To find the length of \( PQ \) where \( P(1, -2, 3) \) is a point and \( Q \) is its image in the plane \( 2x + 3y - 4z + 22 = 0 \) measured parallel to the line \( \frac{x}{1} = \frac{y}{4} = \frac{z}{5} \), we can follow these steps: ### Step 1: Write the parametric equations of the line The line is given in the symmetric form \( \frac{x}{1} = \frac{y}{4} = \frac{z}{5} \).

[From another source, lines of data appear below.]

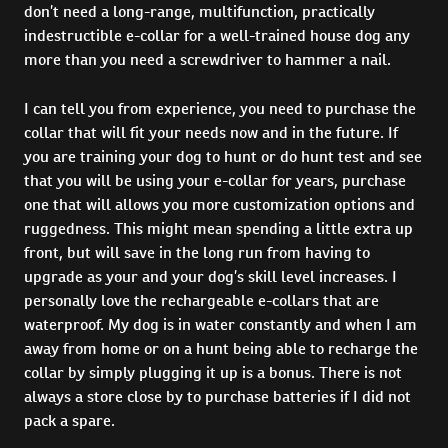
don’t need a long-range, multifunction, practically
indestructible e-collar for a well-trained house dog any
more than you need a screwdriver to hammer a nail.
I can tell you from experience, you need to purchase the
collar that will fit your needs now and in the future. If
you are training your dog to hunt or do hunt test and see
that you will be using your e-collar for years, purchase
one that will allows you more customization options and
ruggedness. This might mean spending a little extra up
front, but will save in the long run from having to
upgrade as your and your dog’s skill level increases. I
personally love the rechargeable e-collars that are
waterproof. My dog is in water constantly and when I am
away from home or on a hunt being able to recharge the
collar by simply plugging it up is a bonus. There is not
always a store close by to purchase batteries if I did not
pack a spare.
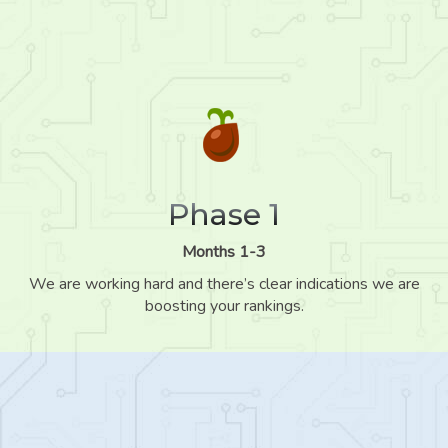
Phase 1
Months 1-3
We are working hard and there’s clear indications we are
boosting your rankings.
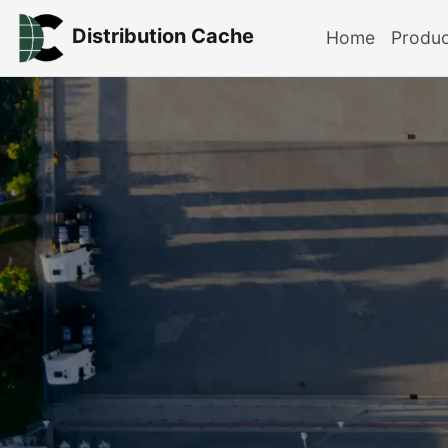
Distribution Cache
Home
Produ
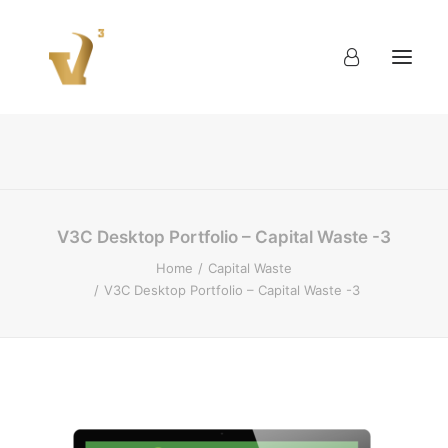
About
Work
Blog
Contact
V3C Desktop Portfolio – Capital Waste -3
Home
Capital Waste
V3C Desktop Portfolio – Capital Waste -3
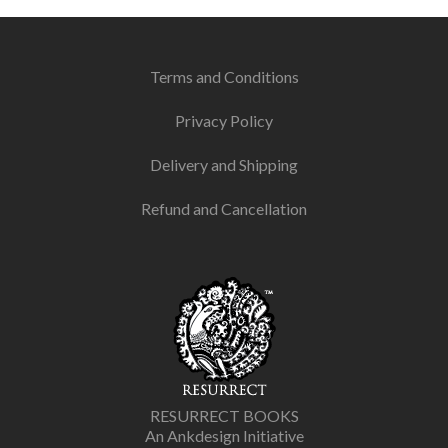
Terms and Conditions
Privacy Policy
Delivery and Shipping
Refund and Cancellation
RESURRECT BOOKS
An Ankdesign Initiative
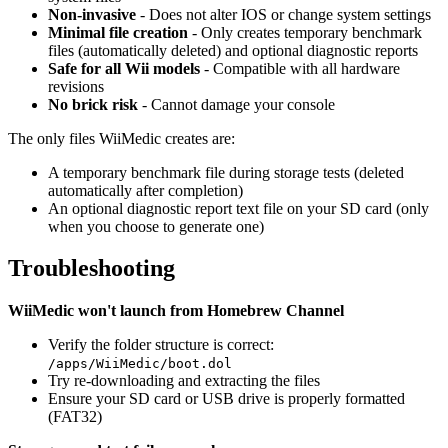
Non-invasive
- Does not alter IOS or change system settings
Minimal file creation
- Only creates temporary benchmark
files (automatically deleted) and optional diagnostic reports
Safe for all Wii models
- Compatible with all hardware
revisions
No brick risk
- Cannot damage your console
The only files WiiMedic creates are:
A temporary benchmark file during storage tests (deleted
automatically after completion)
An optional diagnostic report text file on your SD card (only
when you choose to generate one)
Troubleshooting
WiiMedic won't launch from Homebrew Channel
Verify the folder structure is correct:
/apps/WiiMedic/boot.dol
Try re-downloading and extracting the files
Ensure your SD card or USB drive is properly formatted
(FAT32)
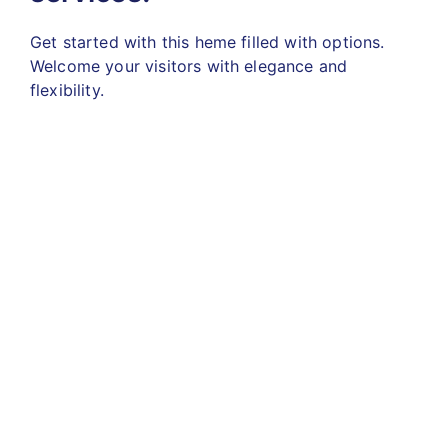
Get started with this heme filled with options.
Welcome your visitors with elegance and
flexibility.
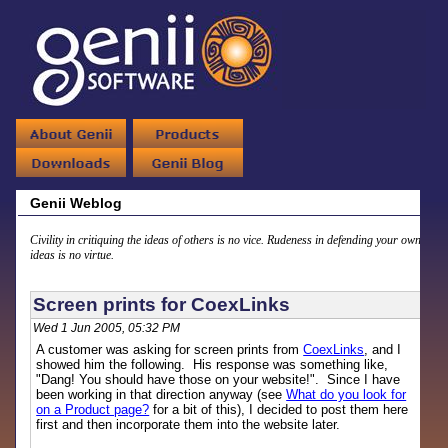
Genii Weblog
Civility in critiquing the ideas of others is no vice. Rudeness in defending your own
ideas is no virtue.
Screen prints for CoexLinks
Wed 1 Jun 2005, 05:32 PM
A customer was asking for screen prints from
CoexLinks
, and I
showed him the following. His response was something like,
"Dang! You should have those on your website!". Since I have
been working in that direction anyway (see
What do you look for
on a Product page?
for a bit of this), I decided to post them here
first and then incorporate them into the website later.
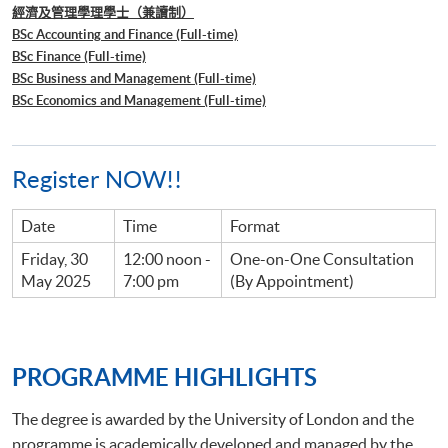
經濟及管理學理學士（兼讀制）
BSc Accounting and Finance (Full-time)
BSc Finance (Full-time)
BSc Business and Management (Full-time)
BSc Economics and Management (Full-time)
Register NOW!!
Date
Time
Format
Friday, 30
12:00 noon -
One-on-One Consultation
May 2025
7:00 pm
(By Appointment)
PROGRAMME HIGHLIGHTS
The degree is awarded by the University of London and the
programme is academically developed and managed by the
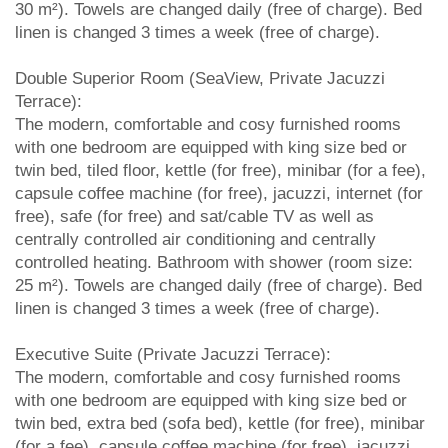
30 m²). Towels are changed daily (free of charge). Bed
linen is changed 3 times a week (free of charge).
Double Superior Room (SeaView, Private Jacuzzi
Terrace):
The modern, comfortable and cosy furnished rooms
with one bedroom are equipped with king size bed or
twin bed, tiled floor, kettle (for free), minibar (for a fee),
capsule coffee machine (for free), jacuzzi, internet (for
free), safe (for free) and sat/cable TV as well as
centrally controlled air conditioning and centrally
controlled heating. Bathroom with shower (room size:
25 m²). Towels are changed daily (free of charge). Bed
linen is changed 3 times a week (free of charge).
Executive Suite (Private Jacuzzi Terrace):
The modern, comfortable and cosy furnished rooms
with one bedroom are equipped with king size bed or
twin bed, extra bed (sofa bed), kettle (for free), minibar
(for a fee), capsule coffee machine (for free), jacuzzi,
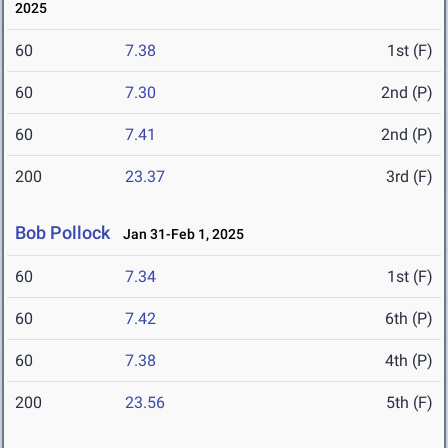
2025
60
7.38
1st (F)
60
7.30
2nd (P)
60
7.41
2nd (P)
200
23.37
3rd (F)
Bob Pollock
Jan 31-Feb 1, 2025
60
7.34
1st (F)
60
7.42
6th (P)
60
7.38
4th (P)
200
23.56
5th (F)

We can express this in parametric form: - Let \( \lambda \) be the parameter. - Then, the parametric equations are: \[ x = \lambda + 1, \quad y = 4\lambda - 2, \quad z = 5\lambda + 3 \] ### Step 2: Substitute into the plane equation Since point \( R(\lambda + 1, 4\lambda - 2, 5\lambda + 3) \) lies on the plane, we substitute these coordinates into the plane equation \( 2x + 3y - 4z + 22 = 0 \): \[ 2(\lambda + 1) + 3(4\lambda - 2) - 4(5\lambda + 3) + 22 = 0 \] Expanding this: \[ 2\lambda + 2 + 12\lambda - 6 - 20\lambda - 12 + 22 = 0 \] Combining like terms: \[ (2 + 12 - 20)\lambda + (2 - 6 - 12 + 22) = 0 \] This simplifies to: \[ -6\lambda + 6 = 0 \] Thus, solving for \( \lambda \): \[ \lambda = 1 \] ### Step 3: Find the coordinates of point \( R \) Substituting \( \lambda = 1 \) back into the parametric equations: \[ x = 1 + 1 = 2, \quad y = 4(1) - 2 = 2, \quad z = 5(1) + 3 = 8 \] So, the coordinates of point \( R \) are \( (2, 2, 8) \). ### Step 4: Calculate the distance \( PR \) Using the distance formula between points \( P(1, -2, 3) \) and \( R(2, 2, 8) \): \[ PR = \sqrt{(2 - 1)^2 + (2 - (-2))^2 + (8 - 3)^2} \] Calculating each term: \[ = \sqrt{(1)^2 + (4)^2 + (5)^2} = \sqrt{1 + 16 + 25} = \sqrt{42} \] ### Step 5: Find the distance \( PQ \) Since \( R \) is the midpoint of \( P \) and \( Q \), we have: \[ PQ = 2 \cdot PR = 2 \cdot \sqrt{42} = 2\sqrt{42} \] ### Final Answer Thus, the length of \( PQ \) is \( 2\sqrt{42} \).